Polystyrene Float Aids
This subject is a very important one because when going down the route of learning with ASA taught instructors using your local leisure center, there are normally 6-10 people to each class.
Whilst it is not cost effective for the center to teach each people separately, it is completely understandable to use something that will keep the adult or child who is in the water ‘safe’.
Every person without exception that comes to my swimming pool for swimming lessons who have used these aids find that they just cannot be weened off from holding on to something so, as a result, fear is introduced into their minds about what the water is going to do to them when they let go of their support.
Maybe as you are reading this and thinking “Hey that’s me!” Ok, if that is how you feel read on because this information will be of great benefit to you.
When the float is used (the white oblong polystyrene one) how do you hold it? That may seem a daft question, but I need you to really think about how you use a float, how do you hold it?
Do you hold it in front of you (and so you should) and as you try and kick with your legs in the depths of the density, using all your energy, do you lean on the float? More than likely you do. If someone were to be in the water with you as you were using the float and kicking, then took it gently away from you, what would happen to your hands and arms?
THEY WOULD SINK IMMEDIATELY. If that has happened to you, how did you feel? Totally out of control? Not going to let that happen again. Thinking that the water has caused you to fall down at the front?
Did the water do that to you, make you feel as if you were going to do a nose dive straight down into the depths of the water in front of you? A very scary feeling.
Actually the fact that your hands, arms and torso sank had nothing to do with the water, you did the action, you continued to lean on the water in the same way you leaned on your float. The water because it is fluid will immediately give way to anything that is heavy and you made yourself heavy by continuing to lean.
This certainly is not your fault because you were not taught properly how to use a float. I was ‘taught’ by ASA standards, in fact when I went there I was not even asked if I could swim (they may have changed the way they teach now). When I went through their program it certainly was an eye opener.
So, how to use a float properly when learning how to swim? Instead of leaning on it, use it as a mental crutch, in other words, hold onto it by all means but push it away from you and stretch forward making yourself streamlined instead of just dangling your body behind the float making your body heavy.
If you continue to push the float away, still holding on to it, and I came and took it away from you, your arms and hands WOULD NOT SINK!!! Why?
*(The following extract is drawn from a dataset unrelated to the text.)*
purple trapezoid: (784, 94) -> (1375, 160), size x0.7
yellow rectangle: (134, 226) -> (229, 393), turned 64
Because the very action of pushing the float away as you move forward makes your body lighter in the water, also your hands and arms.
Try it when you are in the swimming pool again. Sit in the water with your shoulders underneath the surface of the water, don’t move forward, stay in one position. Get hold of a float lean on it and get another person to take it away, your arms, hands will sink. Now take the float again, this time stretch your arms forward, don’t move your body forward, keep your feet on the floor of the pool, stretch by pushing your shoulders forward and make your arms and hands straight, continuing to hold on to the float, but use the action of pushing the float away still holding on to it. Get the same person to take the float away. What happens to your arms and hands.
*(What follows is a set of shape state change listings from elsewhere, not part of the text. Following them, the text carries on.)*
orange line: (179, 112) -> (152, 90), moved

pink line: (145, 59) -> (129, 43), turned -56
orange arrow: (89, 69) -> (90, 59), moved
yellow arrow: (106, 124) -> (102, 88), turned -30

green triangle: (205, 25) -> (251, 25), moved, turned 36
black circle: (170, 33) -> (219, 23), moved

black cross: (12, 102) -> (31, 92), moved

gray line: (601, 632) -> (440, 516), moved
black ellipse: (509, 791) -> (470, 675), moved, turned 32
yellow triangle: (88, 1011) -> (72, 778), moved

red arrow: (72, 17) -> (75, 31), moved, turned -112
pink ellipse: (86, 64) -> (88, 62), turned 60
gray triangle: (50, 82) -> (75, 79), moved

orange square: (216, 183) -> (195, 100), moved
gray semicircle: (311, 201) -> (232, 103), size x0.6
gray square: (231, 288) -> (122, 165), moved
They stay on top of the water!
Of course learning how to swim needs a lot more understanding but this post will help people to see why they cannot let go of the float and use the water to hold them up. Anything that is relaxed is heavy in the water, anything that is stretched or tense is light.
Tensing and relaxing has its own agendas as you learn to swim, this is where my school of learning comes in to play. You will be able to go away with as much knowledge you can take in about the water, in fact your understanding about how the water works with your body will be second to none!
I look forward to seeing you soon.
Just another little thing, what holds the float up as you are using it in the water? A thought provoking question!